Answer these questions about the Python optimization thread below, one per line:
(a) By how much did switching to explicit "and" reduce the runtime in the author's tests?
(b) What range do both a and b cover?
(c) Which is faster for numbers: "if d != 0:" or "if d:"?

## Article:
───

I've read that you can optimize code by using dictionaries instead of if-elif statements, but I don't know how to do that. I'd like to use the logical expressions below somehow in the dictionary. (The code iterates through a and b)
def e_ha(n, t, a, b, E):
if a == b:
return 6
elif (a%n == 0, a != n**2, b == a + 1) == (True, True, True):
return 0
elif ((a-1)%n == 0, (a-1) != n**2, b == a - 1) == (True, True, True):
return 0
elif (a%n == 0, b == a-(n-1)) == (True, True):
return 1
elif (b%n == 0, a == b-(n-1)) == (True, True):
return 1
elif abs(a-b) == 1:
return 1
elif abs(a-b) == n:
return 1
else:
return 0
One naive approach to achieve the best performance is to build a big table storing the results for all possible (a, b) pairs. However, this could consume lots of memory and becomes inpractical for large ns.
Here is how the code can be optimized using a normal approach, as explained in the following step-by-step.
1. Using Explicit and for Logical Expressions
As suggested in the comments, this is much more readable and also more efficient because of the short circuiting behavior of and. This change alone reduces the runtime by 60% in my tests.
2. Remove Redundant Conditions
Since both a and b range from 1 to n**2, if a == n**2, then b == a + 1 can never be fulfilled. Therefore the a != n**2 check in the condition a%n == 0 and a != n**2 and b == a + 1 is redundant. The same applies to the third condition. Eliminating them simplifies these conditions to:
...
elif a % n == 0 and b == a + 1:
elif (a - 1) % n == 0 and b == a - 1:
...
3. Avoid Repeated Computations in Conditions
Note that the above-improved conditions
a % n == 0 and b == a + 1 and (a - 1) % n == 0 and b == a - 1 are special cases of abs(a - b) == 1. Therefore these conditions can be rewritten using nested if-else as follows.
if abs(a - b) == 1:
if a % n == 0 and b > a: return 0
elif b % n == 0 and a > b: return 0 # a - 1 equals to b here so it is replaced to save one computation
else return 1
Also note that the value abs(a - b) is related to all the conditions. Therefore it can be computed before all conditions are checked. With this change, the code becomes
d = abs(a - b)
if d == 0: return 6
elif d == 1:
if a % n == 0 and b > a: return 0
elif b % n == 0 and a > b: return 0
else return 1
elif d == n - 1:
if a % n == 0 and a > b: return 1
elif b % n == 0 and b > a: return 1
else return 0
elif d == n: return 1
else: return 0
4. Simplify Logic
For example, the first nested if-else above can be simplified to
if min(a, b) % n == 0: return 0
else return 1
A more compact syntax is:
return 1 if min(a, b) % n == 0 else 0
5. Apply Python-specific Optimizations
In Python, the number 0 is regarded as having a falsy value. So for numbers if d != 0: and if d == 0: are equivalent to if d: and if not d: respectively. The latter is a bit faster. Applying this change results in the following optimized code (here a more compact syntax is used to shorten the answer).

───

## Data:

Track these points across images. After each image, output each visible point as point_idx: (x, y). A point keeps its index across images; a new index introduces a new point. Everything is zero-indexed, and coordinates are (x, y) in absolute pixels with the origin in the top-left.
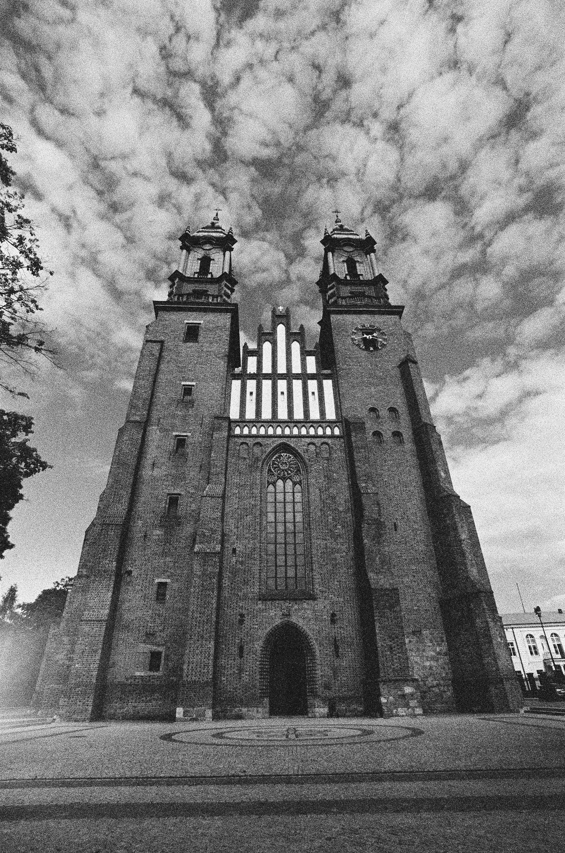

───

## Exercise solution:
(a) By 60%.
(b) From 1 to n**2.
(c) "if d:" is faster.